The Book of Psalms is, among other things, an instruction book for how to speak to God. The psalms give us just the right words to speak when we are at a loss for words, or when we are stuck in the common rut of repetitive prayers. But even more than allowing us to borrow God’s own language, they demonstrate the appropriate way to approach God in prayer.
This is especially helpful in those moments in life when we struggle to make sense of what God is doing. Moments such as when our present affliction and uncertainties about the future don’t align with what we know God has promised in the past. Or moments that require far more than the trite phrases and overworn cliches we so often hear. “God is good, all the time” is most definitely true, but that can ring hollow in the dark valleys of life and leave us grasping for words that truly express what we are feeling.
Psalm 77 is one of those honest psalms that refuses to settle for easy answers to complex questions. The psalmist opens his song by expressing his desperation and bringing it before the Lord. He knows that when the soul is tormented and no comfort is to be found, the only place to go, the only One to turn to, is God.
The psalmist is so troubled that he cannot speak. His own words fail, so he turns in his mind to the ancient words of his God. He remembers and he searches for an answer to his trouble not in his own wisdom, nor in the wisdom of others, but in the faithful promises of God.
That doesn’t mean that he simply remembers God’s great promises and immediately his problems dissipate like a morning fog. Rather, as he recalls God’s past promises he begins to wonder if they are in fact forgotten promises, relics of a time when God was truly with his people.
But the psalmist doesn’t stop there and wallow in his distress. Again, he turns to the remembrance of what God has done and said in the past. He remembers the deeds of the Lord and specially the great, covenant-defining moment of Israel’s redemption from Egypt. This moment in Israel’s history spoke loud and clear of God’s saving power and faithful love towards his chosen people. It was the event which shaped Israel’s identity and revealed the heart and character of God.

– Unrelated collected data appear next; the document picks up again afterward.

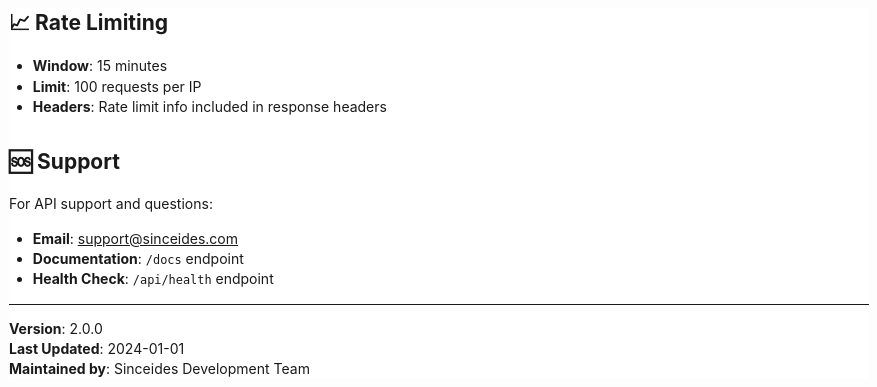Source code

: ## 📈 Rate Limiting

- **Window**: 15 minutes
- **Limit**: 100 requests per IP
- **Headers**: Rate limit info included in response headers

## 🆘 Support

For API support and questions:
- **Email**: support@sinceides.com
- **Documentation**: `/docs` endpoint
- **Health Check**: `/api/health` endpoint

---

**Version**: 2.0.0  
**Last Updated**: 2024-01-01  
**Maintained by**: Sinceides Development Team
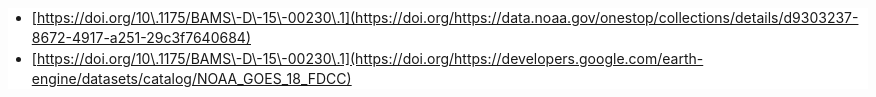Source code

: * [https://doi.org/10\.1175/BAMS\-D\-15\-00230\.1](https://doi.org/https://data.noaa.gov/onestop/collections/details/d9303237-8672-4917-a251-29c3f7640684)
* [https://doi.org/10\.1175/BAMS\-D\-15\-00230\.1](https://doi.org/https://developers.google.com/earth-engine/datasets/catalog/NOAA_GOES_18_FDCC)









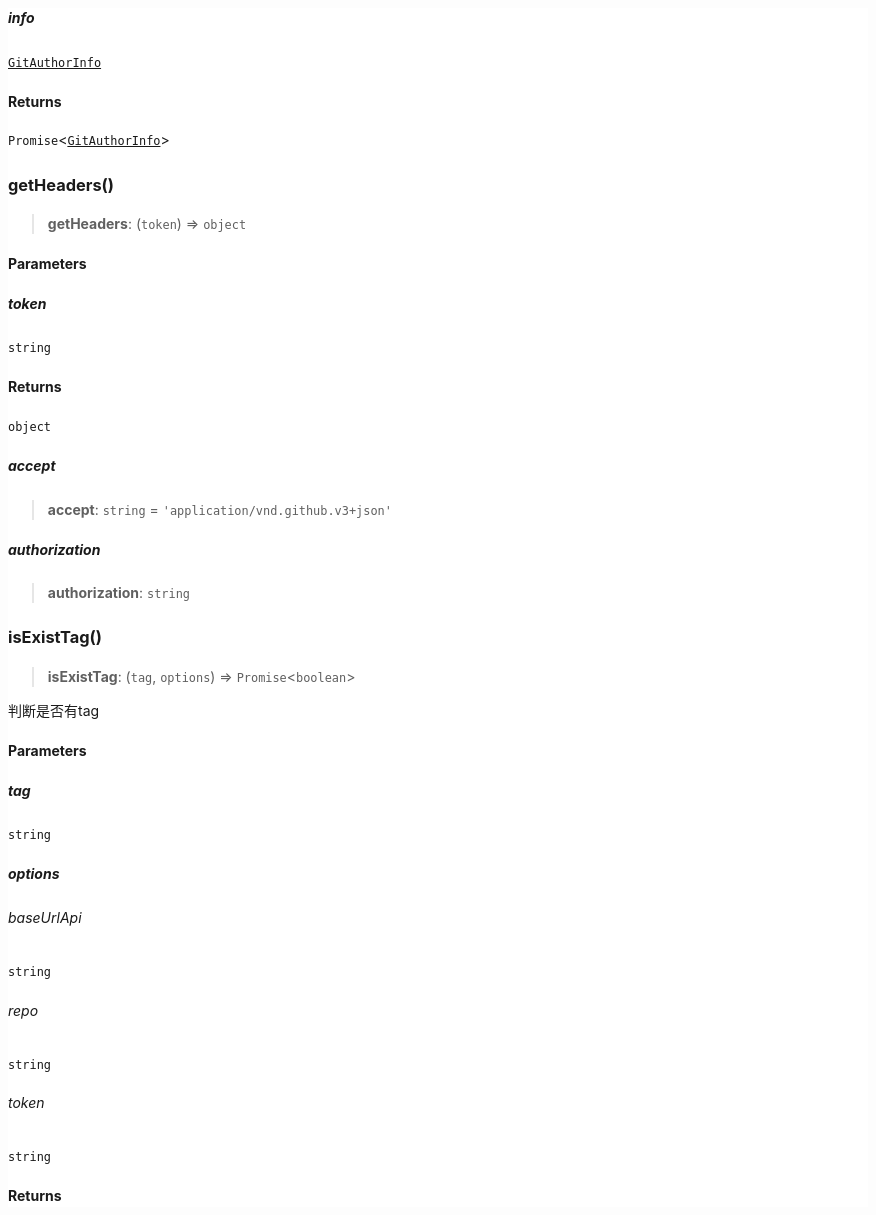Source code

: ##### info

[`GitAuthorInfo`](../wiki/@142vip.changelog.Interface.GitAuthorInfo)

#### Returns

`Promise`<[`GitAuthorInfo`](../wiki/@142vip.changelog.Interface.GitAuthorInfo)>

### getHeaders()

> **getHeaders**: (`token`) => `object`

#### Parameters

##### token

`string`

#### Returns

`object`

##### accept

> **accept**: `string` = `'application/vnd.github.v3+json'`

##### authorization

> **authorization**: `string`

### isExistTag()

> **isExistTag**: (`tag`, `options`) => `Promise`<`boolean`>

判断是否有tag

#### Parameters

##### tag

`string`

##### options

###### baseUrlApi

`string`

###### repo

`string`

###### token

`string`

#### Returns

The psalmist does not just recall the Exodus event in passing, but he shuts his eyes and remembers the details of it. He marvels at waters of the Red Sea swept up into a heap and imagines how they shook in fear. He feels the trembling of the deeps below and the thunder above. He sees the flash of both the Egyptian arrows and the crashing lightning. And most vividly he beholds the open path through the sea by which his people were saved, and notices the unseen footprints of the Lord, leading his people to safety like the Good Shepherd he is.
As the psalmist remembers the details of the Exodus, his own troubled soul is calmed and the storm of questions raging inside his mind is quelled. He remembers the power and glory of God and is assured that God is greater than his troubles and worries. He remembers God’s faithful love and is able to find peace knowing that neither wind, nor wave, nor enemy army, nor human weakness, nor anything else in all creation can separate us from the love of God.